His movements were masked by a huge thunderstorm which, while convenient, was likely a miserable experience for his soldiers crossing or waiting to cross the Danube.

One French officer, Elzéar Blaze, remembered in his memoirs years later: “In the evening there were about fifteen officers of us together at a suttler’s, where we strove to neutralize the effect of the rain by copious libations of mulled wine.”

Although Napoleon’s soldiers may have grumbled at the apparently capricious whim of their emperor, his night manoeuvres meant his army neatly outflanked the Austrian redoubts that had been set up around Aspern and compelled Charles to withdraw his army back to Wagram (today Deutsch-Wagram).

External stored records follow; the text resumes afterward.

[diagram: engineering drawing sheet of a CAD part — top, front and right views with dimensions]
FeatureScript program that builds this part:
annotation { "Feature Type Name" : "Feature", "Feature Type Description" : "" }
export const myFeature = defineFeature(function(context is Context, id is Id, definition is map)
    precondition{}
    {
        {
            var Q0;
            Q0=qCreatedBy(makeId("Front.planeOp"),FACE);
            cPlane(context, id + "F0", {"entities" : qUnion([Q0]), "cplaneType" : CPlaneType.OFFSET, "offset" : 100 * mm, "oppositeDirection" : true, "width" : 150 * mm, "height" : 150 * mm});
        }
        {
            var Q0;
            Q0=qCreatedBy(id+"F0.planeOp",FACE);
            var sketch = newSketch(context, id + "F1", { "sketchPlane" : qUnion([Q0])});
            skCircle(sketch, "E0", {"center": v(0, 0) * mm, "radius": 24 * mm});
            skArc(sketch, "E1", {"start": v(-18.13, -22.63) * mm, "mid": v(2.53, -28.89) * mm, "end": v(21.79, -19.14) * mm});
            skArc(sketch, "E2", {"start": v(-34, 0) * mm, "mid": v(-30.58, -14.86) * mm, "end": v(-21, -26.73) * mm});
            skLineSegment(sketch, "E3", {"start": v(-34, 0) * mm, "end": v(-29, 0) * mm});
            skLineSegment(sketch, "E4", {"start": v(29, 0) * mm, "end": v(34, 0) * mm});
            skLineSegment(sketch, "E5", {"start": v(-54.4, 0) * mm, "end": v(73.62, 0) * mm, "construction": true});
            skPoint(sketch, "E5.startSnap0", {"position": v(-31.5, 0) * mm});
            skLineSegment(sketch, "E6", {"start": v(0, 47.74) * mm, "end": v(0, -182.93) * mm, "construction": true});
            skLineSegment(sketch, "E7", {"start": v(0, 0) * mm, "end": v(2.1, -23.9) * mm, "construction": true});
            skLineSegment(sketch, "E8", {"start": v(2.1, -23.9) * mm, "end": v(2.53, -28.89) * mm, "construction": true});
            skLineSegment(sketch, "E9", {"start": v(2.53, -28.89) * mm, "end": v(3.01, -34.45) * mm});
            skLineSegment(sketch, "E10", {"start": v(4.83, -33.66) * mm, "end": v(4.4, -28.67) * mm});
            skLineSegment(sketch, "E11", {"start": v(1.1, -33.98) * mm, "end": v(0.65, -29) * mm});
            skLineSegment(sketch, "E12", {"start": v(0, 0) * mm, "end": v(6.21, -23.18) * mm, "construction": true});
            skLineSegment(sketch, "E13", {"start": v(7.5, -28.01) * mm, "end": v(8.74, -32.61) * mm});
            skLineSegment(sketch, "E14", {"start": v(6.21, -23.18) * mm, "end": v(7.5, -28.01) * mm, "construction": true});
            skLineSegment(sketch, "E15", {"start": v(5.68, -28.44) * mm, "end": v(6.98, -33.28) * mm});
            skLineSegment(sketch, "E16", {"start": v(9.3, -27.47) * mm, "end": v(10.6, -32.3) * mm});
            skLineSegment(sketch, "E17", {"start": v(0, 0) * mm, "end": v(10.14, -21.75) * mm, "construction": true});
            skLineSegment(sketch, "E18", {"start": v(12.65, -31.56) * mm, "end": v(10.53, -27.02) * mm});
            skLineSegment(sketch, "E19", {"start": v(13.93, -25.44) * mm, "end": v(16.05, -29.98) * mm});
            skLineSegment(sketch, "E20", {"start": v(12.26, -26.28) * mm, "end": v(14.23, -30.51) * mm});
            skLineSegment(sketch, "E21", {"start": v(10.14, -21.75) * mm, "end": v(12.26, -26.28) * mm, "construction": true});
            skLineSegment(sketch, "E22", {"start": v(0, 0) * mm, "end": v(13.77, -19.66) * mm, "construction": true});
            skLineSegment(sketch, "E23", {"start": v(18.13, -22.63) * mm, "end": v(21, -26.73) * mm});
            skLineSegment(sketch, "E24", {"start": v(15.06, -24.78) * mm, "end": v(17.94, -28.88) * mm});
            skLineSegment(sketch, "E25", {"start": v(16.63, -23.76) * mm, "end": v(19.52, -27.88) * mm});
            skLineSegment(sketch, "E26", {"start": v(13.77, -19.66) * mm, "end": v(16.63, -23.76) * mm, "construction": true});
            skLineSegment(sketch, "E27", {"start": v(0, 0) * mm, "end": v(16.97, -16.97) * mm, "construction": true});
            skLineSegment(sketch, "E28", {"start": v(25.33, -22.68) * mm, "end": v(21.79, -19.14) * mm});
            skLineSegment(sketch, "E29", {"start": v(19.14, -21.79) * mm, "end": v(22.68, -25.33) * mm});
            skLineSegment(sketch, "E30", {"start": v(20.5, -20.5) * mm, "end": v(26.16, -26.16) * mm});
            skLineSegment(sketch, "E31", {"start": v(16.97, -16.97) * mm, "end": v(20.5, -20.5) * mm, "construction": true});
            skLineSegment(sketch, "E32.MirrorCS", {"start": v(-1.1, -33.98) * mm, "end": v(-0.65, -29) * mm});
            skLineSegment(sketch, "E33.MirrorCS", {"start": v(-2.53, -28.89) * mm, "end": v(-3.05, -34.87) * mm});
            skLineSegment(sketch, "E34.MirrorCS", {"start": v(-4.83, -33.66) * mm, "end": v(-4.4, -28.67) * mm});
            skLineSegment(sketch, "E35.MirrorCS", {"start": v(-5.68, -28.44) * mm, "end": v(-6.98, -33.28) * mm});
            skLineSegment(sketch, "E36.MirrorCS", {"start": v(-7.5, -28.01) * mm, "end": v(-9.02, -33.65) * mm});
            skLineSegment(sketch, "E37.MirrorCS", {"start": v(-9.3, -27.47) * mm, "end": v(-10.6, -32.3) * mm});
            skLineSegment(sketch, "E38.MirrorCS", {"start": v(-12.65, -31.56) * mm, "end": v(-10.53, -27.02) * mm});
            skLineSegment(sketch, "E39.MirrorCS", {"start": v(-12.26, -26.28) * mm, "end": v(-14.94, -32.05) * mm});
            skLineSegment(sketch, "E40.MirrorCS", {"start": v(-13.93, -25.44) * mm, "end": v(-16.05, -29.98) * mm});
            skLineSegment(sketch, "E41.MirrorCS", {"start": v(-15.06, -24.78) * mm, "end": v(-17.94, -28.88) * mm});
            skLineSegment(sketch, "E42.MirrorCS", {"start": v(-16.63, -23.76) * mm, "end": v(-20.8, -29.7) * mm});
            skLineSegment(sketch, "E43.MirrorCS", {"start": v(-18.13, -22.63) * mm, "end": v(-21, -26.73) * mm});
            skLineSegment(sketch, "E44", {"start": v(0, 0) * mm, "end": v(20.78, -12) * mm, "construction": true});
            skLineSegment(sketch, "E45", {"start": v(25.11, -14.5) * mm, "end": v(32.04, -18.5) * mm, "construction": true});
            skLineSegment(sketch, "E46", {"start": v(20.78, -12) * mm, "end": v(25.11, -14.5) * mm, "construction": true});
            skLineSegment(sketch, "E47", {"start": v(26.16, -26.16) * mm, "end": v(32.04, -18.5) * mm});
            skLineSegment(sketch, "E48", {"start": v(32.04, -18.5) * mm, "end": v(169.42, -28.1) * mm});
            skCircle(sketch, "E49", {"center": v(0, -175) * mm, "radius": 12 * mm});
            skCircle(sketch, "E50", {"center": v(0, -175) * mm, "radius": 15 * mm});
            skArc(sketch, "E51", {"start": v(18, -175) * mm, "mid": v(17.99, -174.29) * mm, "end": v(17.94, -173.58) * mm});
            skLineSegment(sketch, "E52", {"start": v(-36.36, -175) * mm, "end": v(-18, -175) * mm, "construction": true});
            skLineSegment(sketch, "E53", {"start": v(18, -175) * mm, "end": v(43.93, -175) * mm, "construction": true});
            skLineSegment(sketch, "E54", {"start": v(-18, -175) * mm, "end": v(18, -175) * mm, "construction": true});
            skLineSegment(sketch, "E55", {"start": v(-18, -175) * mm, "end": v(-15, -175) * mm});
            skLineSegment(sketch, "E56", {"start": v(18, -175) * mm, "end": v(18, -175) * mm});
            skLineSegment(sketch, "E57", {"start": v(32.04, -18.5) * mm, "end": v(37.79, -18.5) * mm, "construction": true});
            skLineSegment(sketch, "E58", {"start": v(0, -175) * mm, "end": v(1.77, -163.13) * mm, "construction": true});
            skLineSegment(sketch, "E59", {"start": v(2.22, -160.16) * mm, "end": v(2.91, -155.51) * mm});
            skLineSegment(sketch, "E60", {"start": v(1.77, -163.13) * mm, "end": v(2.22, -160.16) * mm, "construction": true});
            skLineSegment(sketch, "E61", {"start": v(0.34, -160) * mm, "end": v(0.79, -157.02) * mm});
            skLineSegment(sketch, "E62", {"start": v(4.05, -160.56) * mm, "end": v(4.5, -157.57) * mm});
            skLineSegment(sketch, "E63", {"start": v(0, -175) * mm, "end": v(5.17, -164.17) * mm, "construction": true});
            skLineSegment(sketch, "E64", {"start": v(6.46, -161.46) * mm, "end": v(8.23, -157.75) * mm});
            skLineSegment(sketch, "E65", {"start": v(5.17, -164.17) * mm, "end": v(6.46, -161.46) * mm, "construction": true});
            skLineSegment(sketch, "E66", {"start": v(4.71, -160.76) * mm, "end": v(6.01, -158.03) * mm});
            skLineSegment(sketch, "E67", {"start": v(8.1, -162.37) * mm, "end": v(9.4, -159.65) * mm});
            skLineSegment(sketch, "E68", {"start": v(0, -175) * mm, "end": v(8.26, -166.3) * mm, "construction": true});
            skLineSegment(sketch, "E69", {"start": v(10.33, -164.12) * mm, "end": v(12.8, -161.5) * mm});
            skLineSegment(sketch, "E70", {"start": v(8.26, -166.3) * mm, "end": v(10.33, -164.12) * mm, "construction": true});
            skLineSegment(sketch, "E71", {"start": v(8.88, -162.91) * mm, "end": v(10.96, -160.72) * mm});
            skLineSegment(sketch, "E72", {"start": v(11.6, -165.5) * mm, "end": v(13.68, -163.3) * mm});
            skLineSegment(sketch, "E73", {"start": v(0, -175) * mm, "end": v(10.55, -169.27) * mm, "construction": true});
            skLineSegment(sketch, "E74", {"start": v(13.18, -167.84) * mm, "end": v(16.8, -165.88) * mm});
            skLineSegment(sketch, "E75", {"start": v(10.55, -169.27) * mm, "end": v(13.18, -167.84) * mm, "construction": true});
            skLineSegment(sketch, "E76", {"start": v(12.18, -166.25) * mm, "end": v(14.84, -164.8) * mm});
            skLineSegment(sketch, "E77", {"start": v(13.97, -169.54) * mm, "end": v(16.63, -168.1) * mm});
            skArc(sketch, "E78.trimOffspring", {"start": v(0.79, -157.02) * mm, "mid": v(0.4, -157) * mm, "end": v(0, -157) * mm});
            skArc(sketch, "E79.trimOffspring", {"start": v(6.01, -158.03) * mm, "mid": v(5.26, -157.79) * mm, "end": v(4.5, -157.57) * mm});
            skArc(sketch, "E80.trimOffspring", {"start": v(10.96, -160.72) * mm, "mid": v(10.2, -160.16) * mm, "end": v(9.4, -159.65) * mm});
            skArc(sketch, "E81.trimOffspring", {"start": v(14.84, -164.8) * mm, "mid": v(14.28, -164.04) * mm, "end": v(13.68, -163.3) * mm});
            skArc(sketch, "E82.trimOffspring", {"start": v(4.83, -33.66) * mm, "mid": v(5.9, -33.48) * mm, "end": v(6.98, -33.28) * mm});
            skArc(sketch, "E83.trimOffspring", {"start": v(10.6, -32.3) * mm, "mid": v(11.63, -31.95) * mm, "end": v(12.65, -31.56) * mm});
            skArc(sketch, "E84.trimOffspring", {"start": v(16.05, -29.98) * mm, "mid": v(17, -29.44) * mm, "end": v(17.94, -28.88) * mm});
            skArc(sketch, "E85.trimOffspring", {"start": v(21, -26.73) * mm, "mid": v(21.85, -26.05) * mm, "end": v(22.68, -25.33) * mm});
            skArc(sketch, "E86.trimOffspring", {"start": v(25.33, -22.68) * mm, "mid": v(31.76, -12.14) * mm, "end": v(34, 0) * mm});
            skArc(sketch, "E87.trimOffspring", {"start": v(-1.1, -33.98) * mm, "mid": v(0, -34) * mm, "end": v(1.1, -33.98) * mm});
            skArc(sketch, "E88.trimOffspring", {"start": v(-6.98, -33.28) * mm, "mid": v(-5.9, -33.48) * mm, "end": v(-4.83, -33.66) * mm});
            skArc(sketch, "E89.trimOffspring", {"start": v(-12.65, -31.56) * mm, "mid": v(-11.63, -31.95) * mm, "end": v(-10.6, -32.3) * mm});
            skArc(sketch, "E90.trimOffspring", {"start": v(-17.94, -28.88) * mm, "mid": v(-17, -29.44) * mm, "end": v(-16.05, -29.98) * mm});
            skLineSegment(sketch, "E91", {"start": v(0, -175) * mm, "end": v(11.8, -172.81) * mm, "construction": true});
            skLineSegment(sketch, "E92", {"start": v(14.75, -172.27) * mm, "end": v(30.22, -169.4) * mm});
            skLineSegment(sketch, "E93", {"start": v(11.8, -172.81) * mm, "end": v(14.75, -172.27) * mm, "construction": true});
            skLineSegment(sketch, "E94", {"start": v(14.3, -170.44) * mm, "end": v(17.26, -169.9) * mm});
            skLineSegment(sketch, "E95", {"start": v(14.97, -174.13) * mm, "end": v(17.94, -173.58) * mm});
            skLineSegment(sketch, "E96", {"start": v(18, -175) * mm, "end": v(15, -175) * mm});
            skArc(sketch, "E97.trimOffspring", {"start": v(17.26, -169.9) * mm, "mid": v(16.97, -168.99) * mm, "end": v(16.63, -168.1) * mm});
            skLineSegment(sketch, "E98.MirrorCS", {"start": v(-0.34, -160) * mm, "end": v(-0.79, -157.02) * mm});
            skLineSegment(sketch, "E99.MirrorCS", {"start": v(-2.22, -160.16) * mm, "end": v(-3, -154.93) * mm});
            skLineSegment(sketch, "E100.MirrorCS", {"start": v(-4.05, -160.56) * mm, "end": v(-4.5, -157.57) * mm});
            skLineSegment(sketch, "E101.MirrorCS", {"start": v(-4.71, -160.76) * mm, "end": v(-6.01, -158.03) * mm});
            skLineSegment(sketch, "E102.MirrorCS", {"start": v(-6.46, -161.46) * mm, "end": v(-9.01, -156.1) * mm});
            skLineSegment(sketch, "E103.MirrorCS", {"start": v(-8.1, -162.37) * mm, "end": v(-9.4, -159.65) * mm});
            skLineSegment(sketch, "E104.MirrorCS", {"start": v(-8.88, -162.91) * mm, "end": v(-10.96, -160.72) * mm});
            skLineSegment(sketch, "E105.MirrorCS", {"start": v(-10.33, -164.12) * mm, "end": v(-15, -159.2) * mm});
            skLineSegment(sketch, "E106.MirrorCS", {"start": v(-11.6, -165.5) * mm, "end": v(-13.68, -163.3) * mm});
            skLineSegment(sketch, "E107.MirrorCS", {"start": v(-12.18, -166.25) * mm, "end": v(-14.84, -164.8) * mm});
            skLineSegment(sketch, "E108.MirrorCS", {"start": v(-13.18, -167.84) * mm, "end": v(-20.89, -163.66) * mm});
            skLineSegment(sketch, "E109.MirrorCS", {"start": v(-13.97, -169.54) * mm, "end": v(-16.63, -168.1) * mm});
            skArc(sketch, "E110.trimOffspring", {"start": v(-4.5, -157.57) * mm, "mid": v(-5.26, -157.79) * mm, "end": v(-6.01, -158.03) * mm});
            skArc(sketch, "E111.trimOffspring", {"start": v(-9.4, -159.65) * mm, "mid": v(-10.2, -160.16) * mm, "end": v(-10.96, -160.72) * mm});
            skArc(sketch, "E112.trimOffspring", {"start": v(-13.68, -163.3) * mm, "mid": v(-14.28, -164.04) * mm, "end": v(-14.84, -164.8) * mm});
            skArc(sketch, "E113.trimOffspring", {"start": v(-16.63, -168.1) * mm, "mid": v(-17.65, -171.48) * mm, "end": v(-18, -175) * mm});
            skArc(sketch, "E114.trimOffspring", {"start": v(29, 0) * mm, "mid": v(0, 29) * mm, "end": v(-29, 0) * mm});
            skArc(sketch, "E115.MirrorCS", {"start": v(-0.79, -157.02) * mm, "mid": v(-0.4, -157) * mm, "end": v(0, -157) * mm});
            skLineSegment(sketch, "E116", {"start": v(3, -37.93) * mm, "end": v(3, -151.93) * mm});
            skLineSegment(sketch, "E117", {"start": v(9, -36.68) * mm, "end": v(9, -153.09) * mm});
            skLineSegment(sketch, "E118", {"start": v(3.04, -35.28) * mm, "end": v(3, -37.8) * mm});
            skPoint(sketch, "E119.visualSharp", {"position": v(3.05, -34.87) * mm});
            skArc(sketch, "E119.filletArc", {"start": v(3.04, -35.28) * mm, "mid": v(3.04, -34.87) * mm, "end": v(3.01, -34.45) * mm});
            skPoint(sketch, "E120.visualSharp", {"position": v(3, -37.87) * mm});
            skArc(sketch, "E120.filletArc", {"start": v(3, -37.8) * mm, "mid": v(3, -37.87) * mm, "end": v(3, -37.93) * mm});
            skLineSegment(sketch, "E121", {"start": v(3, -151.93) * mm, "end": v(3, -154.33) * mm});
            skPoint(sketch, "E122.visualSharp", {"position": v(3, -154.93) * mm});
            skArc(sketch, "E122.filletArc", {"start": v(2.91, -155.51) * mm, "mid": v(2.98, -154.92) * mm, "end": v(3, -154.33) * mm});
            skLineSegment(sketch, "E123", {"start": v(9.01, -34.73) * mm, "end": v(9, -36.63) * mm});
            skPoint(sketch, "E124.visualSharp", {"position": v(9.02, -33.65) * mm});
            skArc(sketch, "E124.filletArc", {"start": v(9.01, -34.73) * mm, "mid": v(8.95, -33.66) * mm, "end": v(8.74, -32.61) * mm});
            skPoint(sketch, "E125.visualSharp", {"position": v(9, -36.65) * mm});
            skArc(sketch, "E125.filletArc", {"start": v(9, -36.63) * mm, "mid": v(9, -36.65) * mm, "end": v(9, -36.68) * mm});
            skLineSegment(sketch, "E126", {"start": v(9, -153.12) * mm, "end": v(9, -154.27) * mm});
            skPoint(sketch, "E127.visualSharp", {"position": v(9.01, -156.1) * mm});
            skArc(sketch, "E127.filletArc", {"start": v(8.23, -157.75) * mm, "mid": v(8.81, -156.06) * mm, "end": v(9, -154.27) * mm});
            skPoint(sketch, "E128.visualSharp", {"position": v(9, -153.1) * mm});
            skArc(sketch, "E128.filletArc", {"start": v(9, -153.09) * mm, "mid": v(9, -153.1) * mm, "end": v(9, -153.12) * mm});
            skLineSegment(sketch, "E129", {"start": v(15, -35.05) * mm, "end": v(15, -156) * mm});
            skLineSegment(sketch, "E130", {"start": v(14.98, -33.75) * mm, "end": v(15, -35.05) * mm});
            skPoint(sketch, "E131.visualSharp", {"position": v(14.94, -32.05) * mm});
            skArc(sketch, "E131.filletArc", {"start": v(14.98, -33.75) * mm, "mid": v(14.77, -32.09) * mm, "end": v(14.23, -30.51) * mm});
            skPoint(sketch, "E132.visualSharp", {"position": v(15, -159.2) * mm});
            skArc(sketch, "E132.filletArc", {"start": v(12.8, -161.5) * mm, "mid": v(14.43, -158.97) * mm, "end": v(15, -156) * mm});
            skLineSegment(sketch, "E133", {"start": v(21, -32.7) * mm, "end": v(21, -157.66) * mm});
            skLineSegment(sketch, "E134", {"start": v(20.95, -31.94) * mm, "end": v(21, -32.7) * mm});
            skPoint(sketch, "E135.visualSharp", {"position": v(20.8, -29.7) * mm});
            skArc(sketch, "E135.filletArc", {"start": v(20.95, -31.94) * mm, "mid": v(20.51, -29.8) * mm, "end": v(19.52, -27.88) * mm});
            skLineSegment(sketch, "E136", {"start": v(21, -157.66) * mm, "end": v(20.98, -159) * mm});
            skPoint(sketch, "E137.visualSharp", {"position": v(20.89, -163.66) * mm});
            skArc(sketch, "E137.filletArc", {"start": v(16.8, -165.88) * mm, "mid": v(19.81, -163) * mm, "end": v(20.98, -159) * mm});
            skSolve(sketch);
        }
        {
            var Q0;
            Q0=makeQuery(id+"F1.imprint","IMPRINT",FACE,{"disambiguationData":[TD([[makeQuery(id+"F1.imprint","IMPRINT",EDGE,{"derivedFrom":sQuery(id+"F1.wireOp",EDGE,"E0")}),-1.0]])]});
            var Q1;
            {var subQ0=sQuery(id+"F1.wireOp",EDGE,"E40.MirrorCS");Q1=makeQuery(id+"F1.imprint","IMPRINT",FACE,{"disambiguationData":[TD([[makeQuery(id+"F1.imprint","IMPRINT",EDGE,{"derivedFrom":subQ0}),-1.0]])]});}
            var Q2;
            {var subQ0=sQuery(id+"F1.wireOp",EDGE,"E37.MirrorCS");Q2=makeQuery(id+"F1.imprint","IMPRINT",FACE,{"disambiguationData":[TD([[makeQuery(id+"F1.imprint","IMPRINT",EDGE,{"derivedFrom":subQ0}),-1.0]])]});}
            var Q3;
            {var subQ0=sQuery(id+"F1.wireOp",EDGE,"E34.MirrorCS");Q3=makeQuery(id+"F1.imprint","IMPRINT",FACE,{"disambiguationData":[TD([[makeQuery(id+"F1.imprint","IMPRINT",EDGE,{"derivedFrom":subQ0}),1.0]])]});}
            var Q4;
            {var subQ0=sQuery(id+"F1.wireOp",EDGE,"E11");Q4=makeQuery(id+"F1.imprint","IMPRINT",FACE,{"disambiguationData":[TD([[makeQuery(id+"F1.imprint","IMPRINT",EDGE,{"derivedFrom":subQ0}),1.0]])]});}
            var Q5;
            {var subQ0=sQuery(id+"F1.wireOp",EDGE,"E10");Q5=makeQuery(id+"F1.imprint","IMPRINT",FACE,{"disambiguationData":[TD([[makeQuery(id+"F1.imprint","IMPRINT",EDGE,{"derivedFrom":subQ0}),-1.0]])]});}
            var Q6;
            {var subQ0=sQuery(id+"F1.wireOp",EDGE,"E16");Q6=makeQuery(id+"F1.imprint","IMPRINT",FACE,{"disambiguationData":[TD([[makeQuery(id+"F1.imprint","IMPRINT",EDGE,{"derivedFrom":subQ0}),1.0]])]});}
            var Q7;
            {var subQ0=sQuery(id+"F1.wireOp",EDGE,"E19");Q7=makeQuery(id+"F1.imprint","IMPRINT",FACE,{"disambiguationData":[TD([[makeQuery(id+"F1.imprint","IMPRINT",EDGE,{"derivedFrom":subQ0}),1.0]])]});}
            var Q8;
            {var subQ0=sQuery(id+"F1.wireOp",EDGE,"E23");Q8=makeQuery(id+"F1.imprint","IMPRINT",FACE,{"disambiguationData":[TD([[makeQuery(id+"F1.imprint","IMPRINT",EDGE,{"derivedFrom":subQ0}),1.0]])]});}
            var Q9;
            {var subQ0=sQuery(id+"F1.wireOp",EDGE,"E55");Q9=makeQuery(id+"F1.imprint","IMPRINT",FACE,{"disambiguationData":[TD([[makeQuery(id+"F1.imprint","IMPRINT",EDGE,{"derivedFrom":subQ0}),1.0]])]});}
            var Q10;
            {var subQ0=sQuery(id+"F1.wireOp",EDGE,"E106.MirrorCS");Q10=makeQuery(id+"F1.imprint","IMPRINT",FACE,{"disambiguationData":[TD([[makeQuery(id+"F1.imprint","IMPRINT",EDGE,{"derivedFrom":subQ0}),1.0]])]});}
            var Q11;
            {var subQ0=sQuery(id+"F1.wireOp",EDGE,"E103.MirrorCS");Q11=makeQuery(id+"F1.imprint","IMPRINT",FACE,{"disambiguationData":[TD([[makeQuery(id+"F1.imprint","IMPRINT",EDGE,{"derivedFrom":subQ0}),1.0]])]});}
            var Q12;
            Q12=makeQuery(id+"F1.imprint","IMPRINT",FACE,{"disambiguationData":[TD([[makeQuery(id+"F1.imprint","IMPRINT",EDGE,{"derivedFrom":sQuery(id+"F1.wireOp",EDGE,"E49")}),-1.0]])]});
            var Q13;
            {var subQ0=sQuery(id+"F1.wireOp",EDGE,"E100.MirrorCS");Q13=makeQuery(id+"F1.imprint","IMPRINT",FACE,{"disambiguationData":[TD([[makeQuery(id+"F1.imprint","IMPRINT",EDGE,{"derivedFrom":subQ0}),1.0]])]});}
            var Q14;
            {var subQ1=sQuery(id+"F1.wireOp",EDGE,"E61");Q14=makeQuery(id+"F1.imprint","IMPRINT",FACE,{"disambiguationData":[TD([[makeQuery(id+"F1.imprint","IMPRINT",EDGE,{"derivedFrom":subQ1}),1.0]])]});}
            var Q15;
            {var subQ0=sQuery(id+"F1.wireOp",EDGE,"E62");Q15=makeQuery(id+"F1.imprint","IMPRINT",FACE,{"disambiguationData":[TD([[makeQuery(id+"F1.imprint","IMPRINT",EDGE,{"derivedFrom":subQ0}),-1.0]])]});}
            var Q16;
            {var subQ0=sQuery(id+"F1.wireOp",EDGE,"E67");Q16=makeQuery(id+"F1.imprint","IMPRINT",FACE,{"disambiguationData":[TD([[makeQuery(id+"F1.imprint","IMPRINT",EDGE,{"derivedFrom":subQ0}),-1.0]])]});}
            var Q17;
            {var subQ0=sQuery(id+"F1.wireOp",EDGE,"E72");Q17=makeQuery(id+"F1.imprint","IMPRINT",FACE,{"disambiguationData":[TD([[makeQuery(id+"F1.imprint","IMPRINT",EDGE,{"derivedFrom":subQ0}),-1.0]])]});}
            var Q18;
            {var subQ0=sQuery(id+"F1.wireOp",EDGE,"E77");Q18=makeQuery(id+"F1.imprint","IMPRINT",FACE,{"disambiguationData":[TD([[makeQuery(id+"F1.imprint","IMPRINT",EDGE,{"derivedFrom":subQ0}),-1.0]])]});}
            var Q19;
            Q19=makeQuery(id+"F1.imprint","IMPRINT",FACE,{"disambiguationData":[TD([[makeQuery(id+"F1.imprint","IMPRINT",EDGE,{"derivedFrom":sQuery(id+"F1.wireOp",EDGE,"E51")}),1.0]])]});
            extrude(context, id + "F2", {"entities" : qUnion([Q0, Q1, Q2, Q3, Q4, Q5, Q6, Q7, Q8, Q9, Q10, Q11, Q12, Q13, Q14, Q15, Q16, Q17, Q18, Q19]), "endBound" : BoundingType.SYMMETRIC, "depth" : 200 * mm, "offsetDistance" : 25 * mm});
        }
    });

On the morning of 5 July the two armies faced each other over a broad, flat, vineyard-dotted plain with vines more densely concentrated around the villages and hamlets on the flanks and centre of the Austrian line.

With over 150,000 men on each side the Battle of Wagram was the largest battle ever fought at the time and would remain unmatched until the Battle of Leipzig in 1813.

It was also exceptionally bloody, lasting two days and with 30-40,000 casualties on each side. The flat plain was excellent terrain for artillery and one French attack in particular, by MacDonald’s corps, was badly shot up by the Austrian guns and infantry as it pressed towards the enemy line towards the end of the battle.

Wagram also saw the death of the ultimate hussar, General Lasalle. On the night of the 4th while readying to cross the Danube he reportedly opened his travelling case to find a full bottle of wine and a smashed wine glass. Taking it as a sign of his impending death when ordered to lead a charge to relieve the pressure on MacDonald he did not even draw his sword but charged headlong at the Austrians flourishing his long-stemmed German pipe. He was shot and killed just as his men broke through the enemy lines.

There was also fierce fighting in the small villages of Aderklaa and Markgrafnusiedel and, after the battle, many soldiers made their way there looking for shelter, food and drink.

Blaze recalls how some French soldiers on entering a house found some Austrians tucking into the contents of the cellar, “half-tipsy and making no hostile demonstration. They drank with them, and the two parties were soon on the best possible terms.”

They were not the only ones making the most of some refreshment after the epic clash, as Blaze continued: “The whole French army was drunk the night after the Battle of Wagram. It lay in vineyards, and in Austria the cellars are situated in the grounds upon which the wine is grown*. The vintage was good**, the quantity abundant, the soldiers drank immoderately; and the Austrians, had they but known we were overcome with liquor and sleep, and made a sudden attack upon us in the night, might have put us completely to rout.”

But they did not and although it was not a victory in the vein of Austerlitz or Jean-Auerstadt, Austria capitulated shortly afterwards. Napoleon secured the peace by marrying the emperor Francis’s daughter Marie Louise.

With the exception of the fighting in Spain, Europe now settled into an uneasy peace over the course of 1810 and 1811, until, that is, Napoleon felt strong enough to march on Russia in the spring of 1812.

 

*Suggesting in France they were not?

**He presumably means the previous year’s crop.